Another Non-Combat Death in Iraq

She took an oath to defend the Constitution
But no one seemed to have taken an oath
                                                                      to defend her


(Now back to the Gridiron Dinner)

Saturday, March 3, 2018

Contra Ivan Karamazov (a Russia series, 40) - poem

Lawrence Hall
mhall46184@aol.com

Contra Ivan Karamazov

Though some maintain that parallels don’t meet
And three-point-something is the sum of pi
And whether X is found; no one knows why
(Is it lost, perhaps wandering in the street?)

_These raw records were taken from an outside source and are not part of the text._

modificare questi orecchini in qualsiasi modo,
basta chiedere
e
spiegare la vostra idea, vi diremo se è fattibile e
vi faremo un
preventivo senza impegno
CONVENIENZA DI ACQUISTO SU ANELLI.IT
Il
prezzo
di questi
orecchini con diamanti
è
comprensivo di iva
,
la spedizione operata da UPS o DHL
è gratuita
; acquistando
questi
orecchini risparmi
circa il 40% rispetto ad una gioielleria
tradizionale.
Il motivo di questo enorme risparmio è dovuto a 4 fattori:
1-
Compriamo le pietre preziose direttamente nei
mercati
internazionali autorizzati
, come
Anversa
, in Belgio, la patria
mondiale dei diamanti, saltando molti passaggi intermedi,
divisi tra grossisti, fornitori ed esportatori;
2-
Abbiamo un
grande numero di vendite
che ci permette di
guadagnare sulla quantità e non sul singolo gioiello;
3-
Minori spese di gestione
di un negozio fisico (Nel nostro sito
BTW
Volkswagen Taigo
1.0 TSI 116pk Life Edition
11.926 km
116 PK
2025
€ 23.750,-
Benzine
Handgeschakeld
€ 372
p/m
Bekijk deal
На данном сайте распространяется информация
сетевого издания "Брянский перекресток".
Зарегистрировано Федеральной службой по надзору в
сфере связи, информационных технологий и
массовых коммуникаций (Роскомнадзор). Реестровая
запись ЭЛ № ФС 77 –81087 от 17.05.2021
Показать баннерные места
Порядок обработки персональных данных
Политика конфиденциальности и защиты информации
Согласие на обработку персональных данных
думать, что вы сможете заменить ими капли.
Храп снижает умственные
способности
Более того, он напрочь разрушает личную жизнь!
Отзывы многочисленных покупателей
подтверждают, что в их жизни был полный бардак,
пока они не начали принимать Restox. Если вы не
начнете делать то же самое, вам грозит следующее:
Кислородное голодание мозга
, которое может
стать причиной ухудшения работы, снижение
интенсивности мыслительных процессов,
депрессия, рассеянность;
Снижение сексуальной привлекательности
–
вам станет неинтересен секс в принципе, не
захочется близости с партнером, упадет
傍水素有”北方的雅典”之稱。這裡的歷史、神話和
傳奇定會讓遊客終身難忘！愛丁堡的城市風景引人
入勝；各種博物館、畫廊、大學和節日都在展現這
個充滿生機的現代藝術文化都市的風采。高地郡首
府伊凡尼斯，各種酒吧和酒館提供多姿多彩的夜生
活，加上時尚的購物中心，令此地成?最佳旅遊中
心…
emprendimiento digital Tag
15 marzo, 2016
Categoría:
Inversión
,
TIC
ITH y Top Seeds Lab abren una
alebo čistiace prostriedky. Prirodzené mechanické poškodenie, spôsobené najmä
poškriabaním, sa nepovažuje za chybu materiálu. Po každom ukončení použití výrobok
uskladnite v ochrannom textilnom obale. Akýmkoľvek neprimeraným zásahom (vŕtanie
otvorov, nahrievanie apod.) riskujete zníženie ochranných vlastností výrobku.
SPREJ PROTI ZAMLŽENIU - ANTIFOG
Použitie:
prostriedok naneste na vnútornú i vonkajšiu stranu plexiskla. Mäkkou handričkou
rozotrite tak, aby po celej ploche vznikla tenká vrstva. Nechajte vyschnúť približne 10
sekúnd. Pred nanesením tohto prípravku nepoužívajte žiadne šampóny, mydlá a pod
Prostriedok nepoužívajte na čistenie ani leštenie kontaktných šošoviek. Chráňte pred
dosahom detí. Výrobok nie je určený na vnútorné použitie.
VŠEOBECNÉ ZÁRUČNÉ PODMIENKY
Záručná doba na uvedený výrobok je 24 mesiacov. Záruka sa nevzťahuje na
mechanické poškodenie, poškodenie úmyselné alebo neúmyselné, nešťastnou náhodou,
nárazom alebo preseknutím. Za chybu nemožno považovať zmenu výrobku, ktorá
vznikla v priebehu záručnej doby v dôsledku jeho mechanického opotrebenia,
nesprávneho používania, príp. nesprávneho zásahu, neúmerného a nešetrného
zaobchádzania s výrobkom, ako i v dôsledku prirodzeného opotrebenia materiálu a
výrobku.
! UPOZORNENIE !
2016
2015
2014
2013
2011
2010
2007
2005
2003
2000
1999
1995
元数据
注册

Curious matters all Euclidian
Even for the bold mathematician
Are as obdurate as obsidian
Each an illogical proposition

To the rationalist impossible, and yet -
Parallel lines are at the Altar met

Soft Targets - poem

Lawrence Hall
mhall46184@aol.com


Soft Targets

“…schools, as soft targets, need to be fortified”
-the sheriff of Broward County

Perhaps we are Essenes in the desert
Or Sicarii fortifying Masada
A civilization fragmented, lost
Confused and lost, withering, withdrawing

We are in any event determined
To save something against the future time
Anything – so that men may pray again -
A rosary, an anthology of Keats

Deep in the dust deep in a cave upon a hill
While in the plain below dark armies drill

Friday, March 2, 2018

Chertkovo (a Russia series, 39) - poem

Lawrence Hall
mhall46184@aol.com

Chertkovo

For Eugenio Corti

Perhaps the site is now a garbage heap
A parking lot, a drainage ditch, a field
Where little children chase a soccer ball
Among the flowers of a Russian spring

Whispering a memory of Italy
For here a poor Italian soldier died
His life ripped from him in a desolation
Of screams and violence and frozen horror:

But he is a candle, lit again, in Heaven where
His feet are always warm, and “Savoia!” is a hymn

Educational Leadership - poem

Lawrence Hall
mhall46184@aol.com

Educational Leadership

It’s for the children transparency
Because children are our most important
Resource we need to put this behind us
The children come first the healing process
Needs to begin the best interests of the children
Because we’re a team focus on the children
Distractions it’s all about the children
We need to move forward because we’re a family

He and his attorneys could not immediately
Be reached for comment for the children

Thursday, March 1, 2018

Old Karamazov (a Russia series, 38) - poem

Lawrence Hall
mhall46184@aol.com

Old Karamazov

Young Karamazov – once upon a time
Strolled dreaming through the happy hopes of youth
And surely wondered about spring and love
Wrote clumsy verse, perhaps, for a pretty girl

Then fell unfortunately into fashion:
The acquisition of proud vanities
Through the disposition of dreams and souls
Until he was only an old man who

Sat brooding through the bitter schemes of age
Old Karamazov – lost upon a time

Yes, Yes, But They Need Good Jobs in the Real World - poem

Lawrence Hall
mhall46184@aol.com

Yes, Yes, But They Need Good Jobs in the Real World

The plans for your construction are precise
The design and engineering are true
The foundations solid, the drains are laid
In mathematics pure, infallible

The offices are bright with light, well-aired
The flow of work geometrically set
The shops and stores convenient to the staff
In tactical practicalities placed

But do you wonder, at night beneath your lamp
Why you are building a concentration camp?